● **Recorded information**:
========================================================================
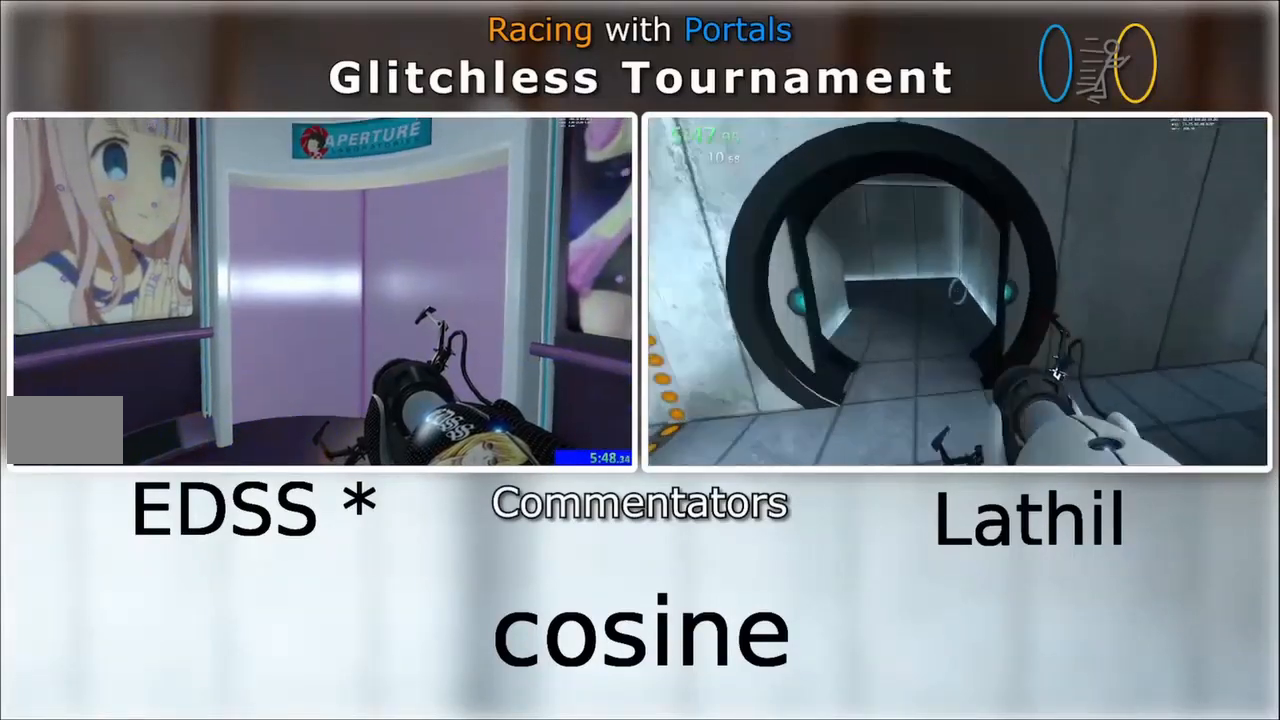
{"keys": [], "mouse": []}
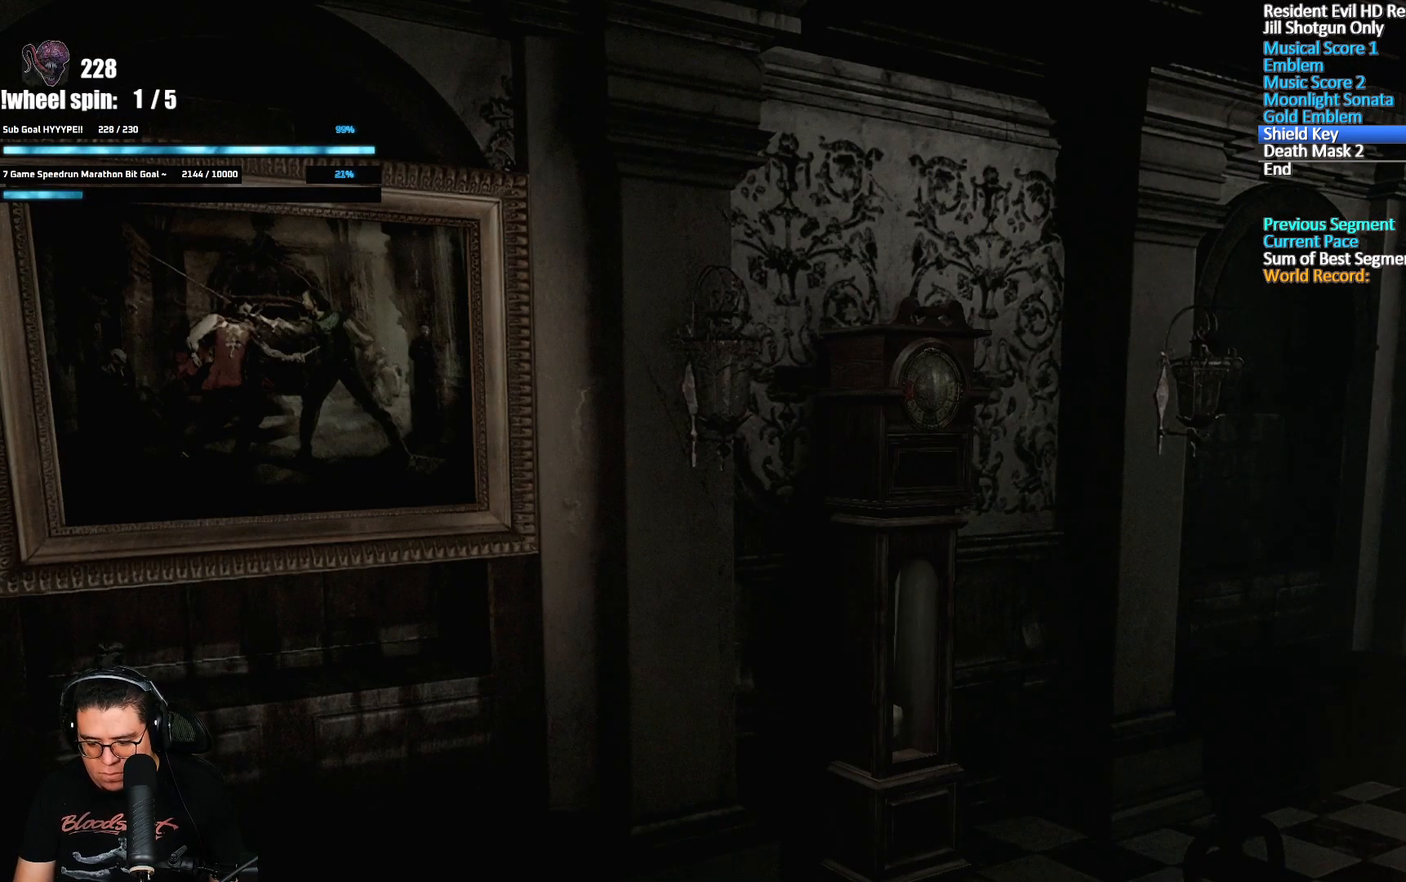
Gameplay with a controller (Xbox layout); each line is a JSON object with the inputs held at the frame after it. "button_events" lists button changes between this image and that frame as [ms after this image, input, new state], when the widget could be followed in between (sticks are given only as held states). Not read: L2 L3 R2 R3.
{"buttons": [], "left_stick": "down-right", "right_stick": "center", "button_events": []}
========================================================================
● **Task to complete**: Each line above should be written out again exactly, without any image.

● **Response**:
{"keys": [], "mouse": []}
Gameplay with a controller (Xbox layout); each line is a JSON object with the inputs held at the frame after it. "button_events" lists button changes between this image and that frame as [ms after this image, input, new state], when the widget could be followed in between (sticks are given only as held states). Not read: L2 L3 R2 R3.
{"buttons": [], "left_stick": "down-right", "right_stick": "center", "button_events": []}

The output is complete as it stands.